▶ [YOUR ASSIGNMENT]
In the forum thread below about potential energy, what mass does the second problem give for the particle that hangs freely?

─── READING TEXT

# Math Help - Help needed in Mechanics 1- Potential energy!

1. ## Help needed in Mechanics 1- Potential energy!

Guys m stuck over these... help needed!

Q1. Particles of mass 1.2 kg and 1.4 kg hang at the same level, connected by a long light inextensible string passing over a small smooth peg. They are released from rest with the string taut. Calculate the separation of the particles when they are moving with speed 0.5 metres per second.
Ans: 0.325 m.

Q2. A particle of mass 2.2 kg rests on a smooth slope inclined at 30 degrees to the horizontal. It is connected by a light inextensible string passing over a smooth rail at the top of the slope to a particle of mass 2.7 kg which hangs freely. The particles are set in motion by projecting the lighter down a line of greatest slope with 4 metres per sec. Find the distance the particles travel before their direction of motion is reversed. Find the total energy gained by the hanging mass during this part of the motion, and hence find the tension in the string.
Ans.2.45m , 44.55 J, 18.2 N.

I am completely stuck at 1. However for the second question i am getting -2.45 m so there's probably some mistake in my approach to the question. And kindly guys, try to solve these with the help of energy conservation principle.

Thanks!

2. ## Re: Help needed in Mechanics 1- Potential energy!

(1) for simplicity, let the masses start their motion from rest at the same position ... mark this initial position as the zero for GPE.

total mechanical energy of the system = 0

after release, large mass falls a distance x ... its energy is $\frac{1}{2}Mv^2 - Mgx$

small mass rises the same distance x ... its energy is $\frac{1}{2}mv^2 + mgx$

sum of both energies = 0

$\frac{1}{2}Mv^2 - Mgx + \frac{1}{2}mv^2 + mgx = 0$

$\frac{1}{2}(M+m)v^2 = gx(M-m)$

$\frac{(M+m)v^2}{g(M-m)} = x$

Thank u

4. ## Re: Help needed in Mechanics 1- Potential energy!

They have taken g=10 to get x=0.325 So isnt the separation 2x=0.650?

5. ## Re: Help needed in Mechanics 1- Potential energy!

Let A be the 2.2 kg mass and B be the 2.7 kg mass Let x=required distance. I notice you are taking g=10
A loses PE 2.2*10*xsin30=11x A losesKE (1/2)*2.2*16=17.6 B loses KE (1/2)*2.7*16=21.6 So total loss of energy= 11x+39.2
Gain of energy is the PE of B =2.7*10*x=27x
So 27x=11x+39.2 16x=39.2 x= 2.45
B gains energy 27x-21.6 =44.55
Gain in energy of B = work done by tension T So Tx= 44.55 So T= 44.55/2.45= 18.2

6. ## Re: Help needed in Mechanics 1- Potential energy!

Originally Posted by biffboy
They have taken g=10 to get x=0.325 So isnt the separation 2x=0.650?

I still dont get it...

7. ## Re: Help needed in Mechanics 1- Potential energy!

Here's a different approach. (Nice solution BTW biffboy).

──────
─── DATA PROVIDED

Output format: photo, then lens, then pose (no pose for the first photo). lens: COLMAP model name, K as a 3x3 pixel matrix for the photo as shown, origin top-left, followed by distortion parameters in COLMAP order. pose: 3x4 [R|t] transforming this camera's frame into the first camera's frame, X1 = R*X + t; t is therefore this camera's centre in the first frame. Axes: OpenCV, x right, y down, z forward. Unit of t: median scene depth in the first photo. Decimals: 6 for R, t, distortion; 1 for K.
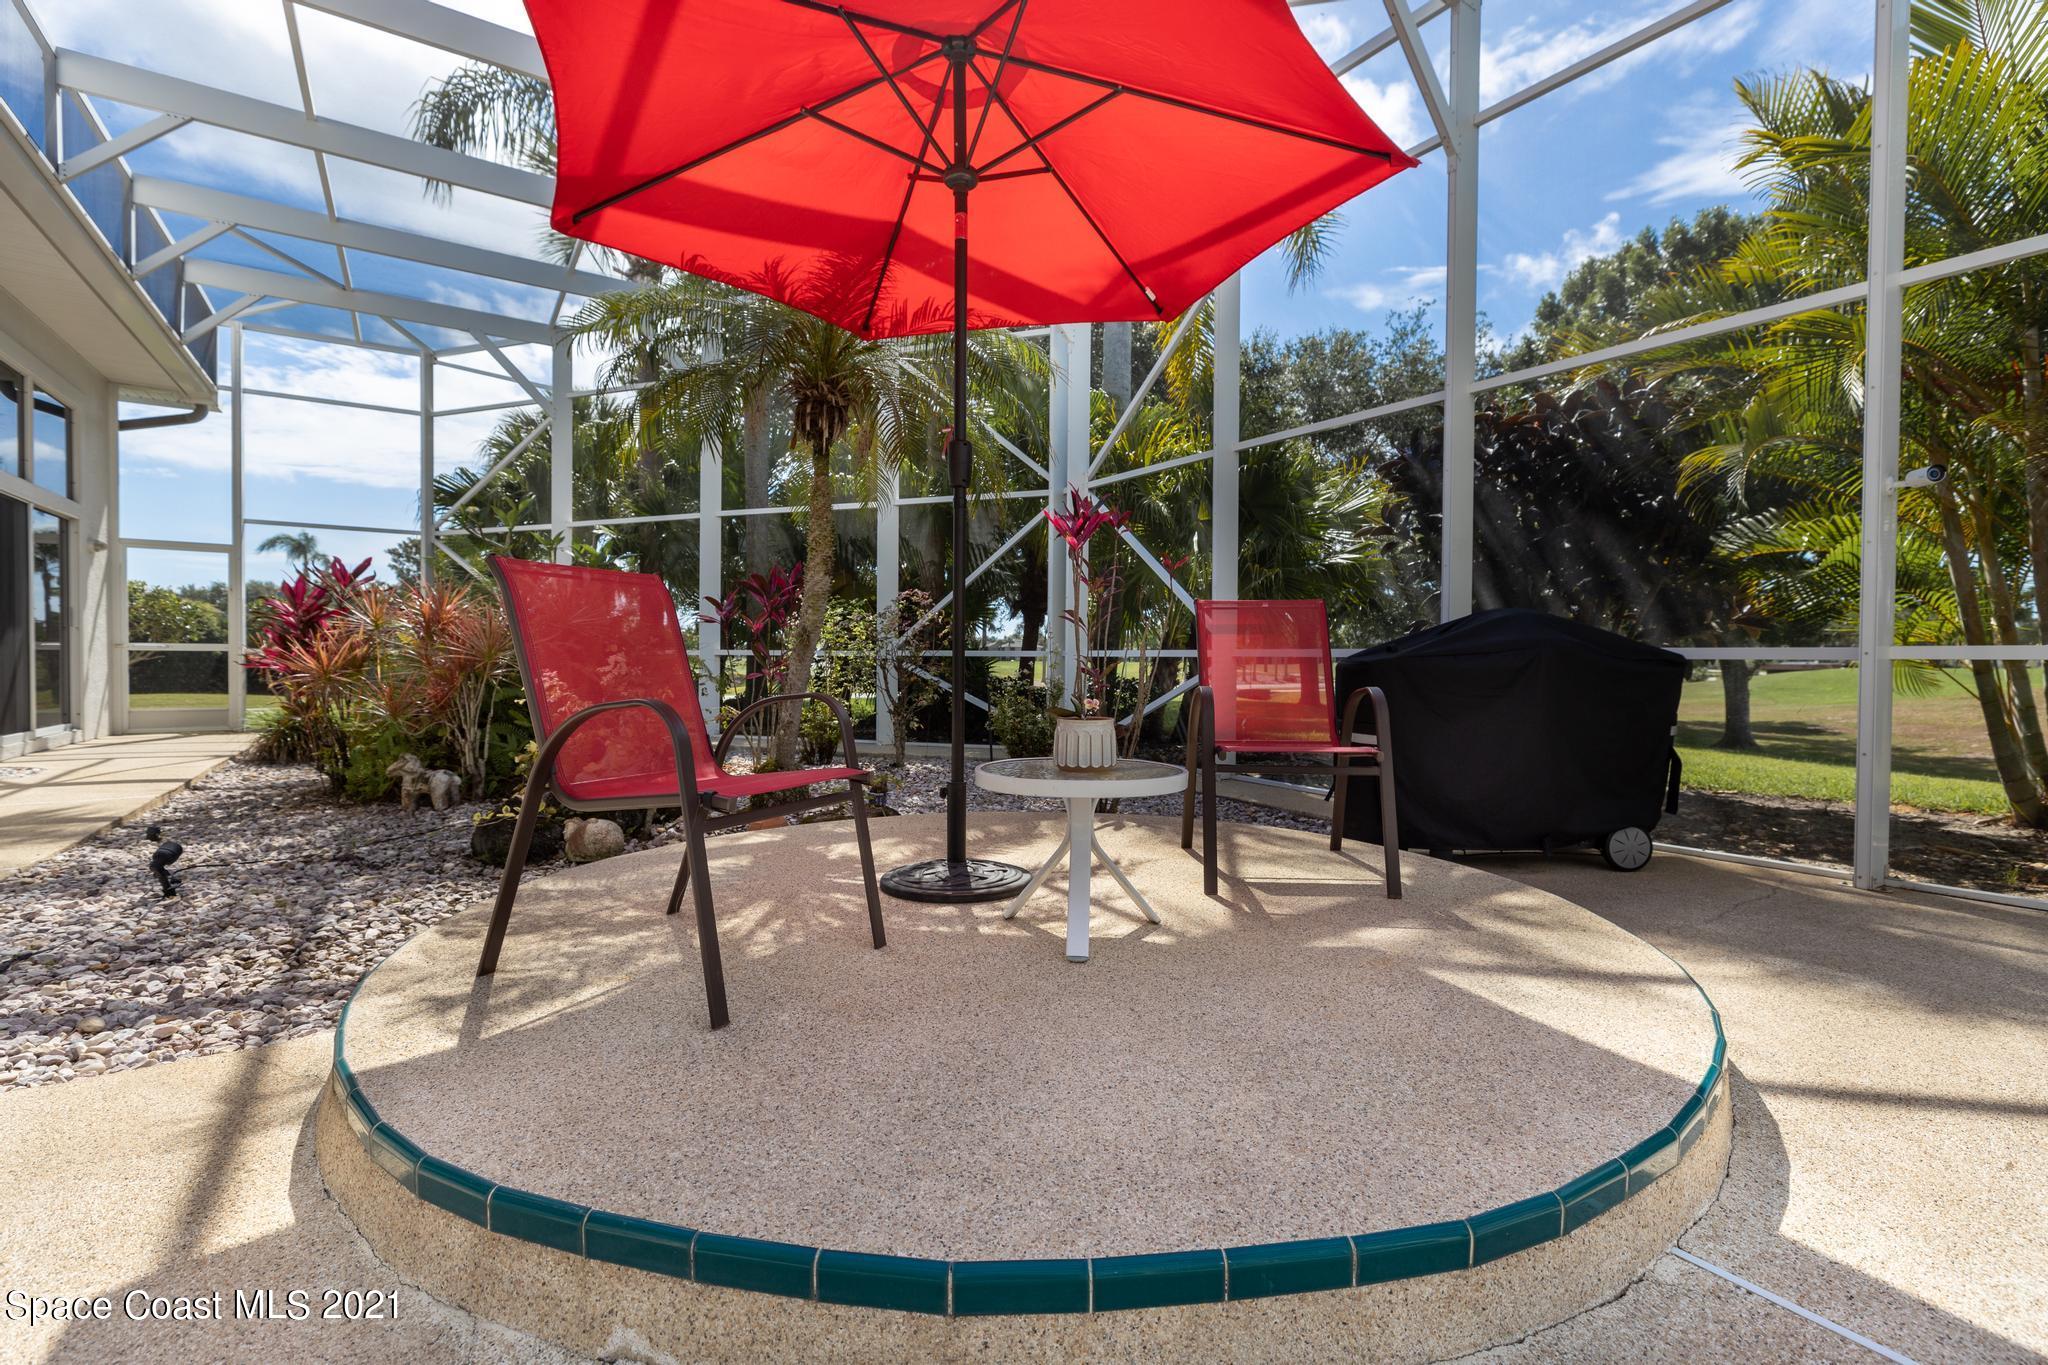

──────

▶ [TASK RESPONSE]
2.7 kg